* **TASK GOAL**:
Copy out each line of the data below in which "worn" appears.

* **Dataset records**:
=== Begin Enclosure ===

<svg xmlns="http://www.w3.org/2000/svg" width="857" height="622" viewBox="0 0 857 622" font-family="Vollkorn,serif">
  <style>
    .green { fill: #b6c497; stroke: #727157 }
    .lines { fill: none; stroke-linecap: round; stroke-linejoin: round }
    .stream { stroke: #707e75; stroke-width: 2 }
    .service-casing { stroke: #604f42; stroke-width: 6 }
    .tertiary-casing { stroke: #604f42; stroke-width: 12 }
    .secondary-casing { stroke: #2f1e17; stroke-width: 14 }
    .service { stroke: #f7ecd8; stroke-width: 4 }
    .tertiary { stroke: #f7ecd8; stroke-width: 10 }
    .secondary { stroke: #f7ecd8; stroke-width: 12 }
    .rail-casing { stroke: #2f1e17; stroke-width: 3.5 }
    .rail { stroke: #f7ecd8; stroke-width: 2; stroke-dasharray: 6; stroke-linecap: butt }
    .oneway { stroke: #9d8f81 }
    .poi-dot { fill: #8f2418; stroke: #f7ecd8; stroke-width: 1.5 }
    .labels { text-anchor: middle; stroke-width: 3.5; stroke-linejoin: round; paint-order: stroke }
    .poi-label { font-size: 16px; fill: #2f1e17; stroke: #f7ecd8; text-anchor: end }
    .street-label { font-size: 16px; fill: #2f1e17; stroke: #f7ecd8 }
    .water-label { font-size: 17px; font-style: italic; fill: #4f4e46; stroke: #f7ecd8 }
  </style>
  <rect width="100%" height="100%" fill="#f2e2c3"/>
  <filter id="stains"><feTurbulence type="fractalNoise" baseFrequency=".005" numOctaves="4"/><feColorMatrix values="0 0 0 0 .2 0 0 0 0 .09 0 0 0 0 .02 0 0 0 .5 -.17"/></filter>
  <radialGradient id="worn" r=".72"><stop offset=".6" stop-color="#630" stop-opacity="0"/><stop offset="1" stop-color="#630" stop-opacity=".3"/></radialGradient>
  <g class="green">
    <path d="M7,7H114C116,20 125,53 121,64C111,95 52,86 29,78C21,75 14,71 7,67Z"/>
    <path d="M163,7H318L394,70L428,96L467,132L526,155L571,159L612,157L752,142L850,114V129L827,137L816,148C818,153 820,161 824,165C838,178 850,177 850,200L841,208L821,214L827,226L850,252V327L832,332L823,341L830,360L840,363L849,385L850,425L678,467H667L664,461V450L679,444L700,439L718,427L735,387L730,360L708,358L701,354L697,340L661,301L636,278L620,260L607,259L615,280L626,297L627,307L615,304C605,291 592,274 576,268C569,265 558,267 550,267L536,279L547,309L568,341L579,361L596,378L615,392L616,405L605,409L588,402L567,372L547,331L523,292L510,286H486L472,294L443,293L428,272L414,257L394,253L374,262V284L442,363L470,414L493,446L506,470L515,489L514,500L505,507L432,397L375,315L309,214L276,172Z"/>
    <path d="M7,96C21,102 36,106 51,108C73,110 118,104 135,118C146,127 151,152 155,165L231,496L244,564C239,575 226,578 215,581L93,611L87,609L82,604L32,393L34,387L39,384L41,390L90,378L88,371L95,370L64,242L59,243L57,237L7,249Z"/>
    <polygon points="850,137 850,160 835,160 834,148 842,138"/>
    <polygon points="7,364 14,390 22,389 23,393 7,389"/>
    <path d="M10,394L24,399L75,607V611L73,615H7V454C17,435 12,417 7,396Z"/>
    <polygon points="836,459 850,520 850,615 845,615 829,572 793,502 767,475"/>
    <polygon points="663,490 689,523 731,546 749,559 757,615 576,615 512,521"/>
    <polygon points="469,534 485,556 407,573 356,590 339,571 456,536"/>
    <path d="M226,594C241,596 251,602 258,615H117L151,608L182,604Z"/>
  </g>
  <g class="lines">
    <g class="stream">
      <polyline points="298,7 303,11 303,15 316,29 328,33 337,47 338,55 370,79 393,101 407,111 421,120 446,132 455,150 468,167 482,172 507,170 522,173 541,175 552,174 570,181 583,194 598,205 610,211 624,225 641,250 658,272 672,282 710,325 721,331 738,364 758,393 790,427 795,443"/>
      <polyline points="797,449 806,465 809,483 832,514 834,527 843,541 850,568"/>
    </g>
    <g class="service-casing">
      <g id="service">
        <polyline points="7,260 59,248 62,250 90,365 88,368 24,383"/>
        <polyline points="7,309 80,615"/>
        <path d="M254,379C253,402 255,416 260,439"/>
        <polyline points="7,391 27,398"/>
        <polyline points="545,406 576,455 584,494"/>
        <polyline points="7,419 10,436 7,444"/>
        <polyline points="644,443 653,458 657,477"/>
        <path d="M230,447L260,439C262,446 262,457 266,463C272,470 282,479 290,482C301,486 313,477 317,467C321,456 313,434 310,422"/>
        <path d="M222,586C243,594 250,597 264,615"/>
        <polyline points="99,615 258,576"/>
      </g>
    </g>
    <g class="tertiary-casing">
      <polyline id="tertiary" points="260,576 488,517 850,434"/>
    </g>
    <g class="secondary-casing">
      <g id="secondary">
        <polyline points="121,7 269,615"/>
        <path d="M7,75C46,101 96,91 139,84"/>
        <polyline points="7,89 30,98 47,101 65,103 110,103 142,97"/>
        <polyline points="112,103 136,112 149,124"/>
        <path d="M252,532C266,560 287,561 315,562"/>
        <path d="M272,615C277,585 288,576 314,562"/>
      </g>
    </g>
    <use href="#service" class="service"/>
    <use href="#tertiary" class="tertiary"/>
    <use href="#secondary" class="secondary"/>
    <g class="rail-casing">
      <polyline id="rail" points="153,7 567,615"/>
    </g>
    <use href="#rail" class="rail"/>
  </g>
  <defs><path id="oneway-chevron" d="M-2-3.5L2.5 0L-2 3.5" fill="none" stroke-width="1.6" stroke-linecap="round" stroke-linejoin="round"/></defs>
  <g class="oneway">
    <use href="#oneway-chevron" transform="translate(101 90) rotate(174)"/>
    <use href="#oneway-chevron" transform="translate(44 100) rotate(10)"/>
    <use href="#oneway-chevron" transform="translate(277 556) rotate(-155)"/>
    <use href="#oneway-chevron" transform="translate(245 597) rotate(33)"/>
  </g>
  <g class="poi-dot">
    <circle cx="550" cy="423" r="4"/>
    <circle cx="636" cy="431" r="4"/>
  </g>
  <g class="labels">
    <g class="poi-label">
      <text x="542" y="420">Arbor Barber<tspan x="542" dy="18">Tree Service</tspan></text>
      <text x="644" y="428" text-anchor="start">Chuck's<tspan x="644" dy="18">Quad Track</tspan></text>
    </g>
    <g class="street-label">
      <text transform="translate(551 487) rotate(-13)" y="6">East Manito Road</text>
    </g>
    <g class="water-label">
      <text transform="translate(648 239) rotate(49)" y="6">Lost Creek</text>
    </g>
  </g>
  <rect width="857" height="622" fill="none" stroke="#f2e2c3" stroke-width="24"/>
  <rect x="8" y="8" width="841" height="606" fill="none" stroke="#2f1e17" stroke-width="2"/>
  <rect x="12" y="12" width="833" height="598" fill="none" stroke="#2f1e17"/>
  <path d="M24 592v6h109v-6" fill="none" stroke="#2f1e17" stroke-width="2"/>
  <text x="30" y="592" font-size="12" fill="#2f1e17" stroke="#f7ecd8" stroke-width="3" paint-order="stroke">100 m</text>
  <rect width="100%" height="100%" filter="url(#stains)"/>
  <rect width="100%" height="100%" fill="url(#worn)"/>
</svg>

=== End Enclosure ===

* **TASK RESPONSE**:
  <radialGradient id="worn" r=".72"><stop offset=".6" stop-color="#630" stop-opacity="0"/><stop offset="1" stop-color="#630" stop-opacity=".3"/></radialGradient>
  <rect width="100%" height="100%" fill="url(#worn)"/>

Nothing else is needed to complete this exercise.